Praise or curse for why she could not get a few days off to see her ailing mother. To rest. To marry.
“We’re your family,” Mistress had said. “We need you. It is a requisite you stay.”
For Sammi’s Weekend Writing Challenge: Requisite in 98 words

(Photo: Johnny Cohen on Unsplash)
The sound began
A whisper,
Only to crescendo to
A cry
That made the very
Heart
Howl
In eerie
Resonance
Of pain.
Familiar
Again.
For Sammi’s Weekend Writing Prompt: Eerie in 24 words

(Photo: Na’ama Yehuda)
If he could make it there, he’d make it anywhere.
It was the axiom he had placed everything on.
He held on to the promise when his body hurt from beatings. He played the image of it in his mind when emptiness of heart and stomach kept him from shut-eye. He whispered small encouragements to himself to drown the insults that insisted he was nothing.
For he was.
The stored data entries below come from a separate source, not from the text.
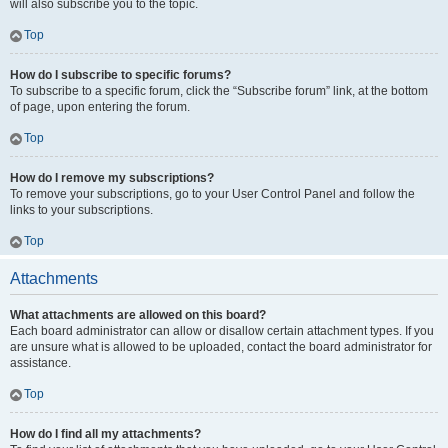
will also subscribe you to the topic.
Top
How do I subscribe to specific forums?
To subscribe to a specific forum, click the “Subscribe forum” link, at the bottom
of page, upon entering the forum.
Top
How do I remove my subscriptions?
To remove your subscriptions, go to your User Control Panel and follow the
links to your subscriptions.
Top
Attachments
What attachments are allowed on this board?
Each board administrator can allow or disallow certain attachment types. If you
are unsure what is allowed to be uploaded, contact the board administrator for
assistance.
Top
How do I find all my attachments?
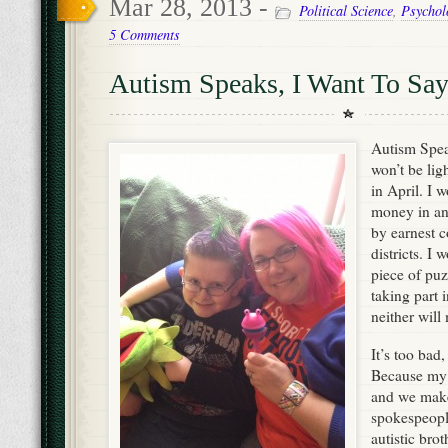
Mar 28, 2013 -
Political Science
,
Psychol
5 Comments
Autism Speaks, I Want To S
Autism Speak
won’t be lig
in April. I 
money in an
by earnest 
districts. I 
piece of puz
taking part 
neither will
It’s too bad
Because my s
and we mak
spokespeopl
autistic brot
Someone.
He had to believe.
The words she said.
About where he could be.
Himself.
If he lived.
So he did.
And lit beneath storm clouds, she stood, waiting.
For the day.
For Rochelle’s Friday Fictioneers (Thank you for using my photo as a prompt this week!)

(Photo: Lucas Myers on Unsplash)
There was little in their heart
But ice
And calculated cruelty.
A wanton abuse of
Power.
Ribald actions of
A misery intended
To inflict.
The wreck they left
Of any who had
Crossed them,
Threatened to hollow
Even the hardiest
Protest.
And yet,
There were still some
Whose souls
Would not give in
To ugly.
Whose light
Resisted.
Insisted.
Persisted.
For Sammi’s Weekend Writing Prompt: wanton in 60 words

(Photo: Andrés Gómez on Unsplash)
If only they had thought to mark their way, perhaps they wouldn’t have lost it.
Then again, the whole idea of running away was to forgo discovery. Leaving shiny pebbles would have made the whole endeavor be over well before it had began.
They trudged along. Bellies emptier than in hungry nights before.
There was a misery in a scrabbled-for freedom. And yet at least their torsos did not suffer the indignity of another whip.
Eliah’s stomach growled. He sighed. “Only mouths are we.”
“Who sings the distant heart which safely exists in the center of all things?” Lilah responded, distracting him.
The boy grinned through tired tears. He knew the correct reply. The moon of course.
He pointed at the sky.
His grandmother’s nod was filled with pride.
For one was never lost while their heart stayed tethered to the night’s reigning queen.
For the dVerse Prosery challenge
Prosery prompt: “Only mouths are we. Who sings the distant heart which safely exists in the center of all things? – from Rainer Maria Rilke, “Heartbeat.”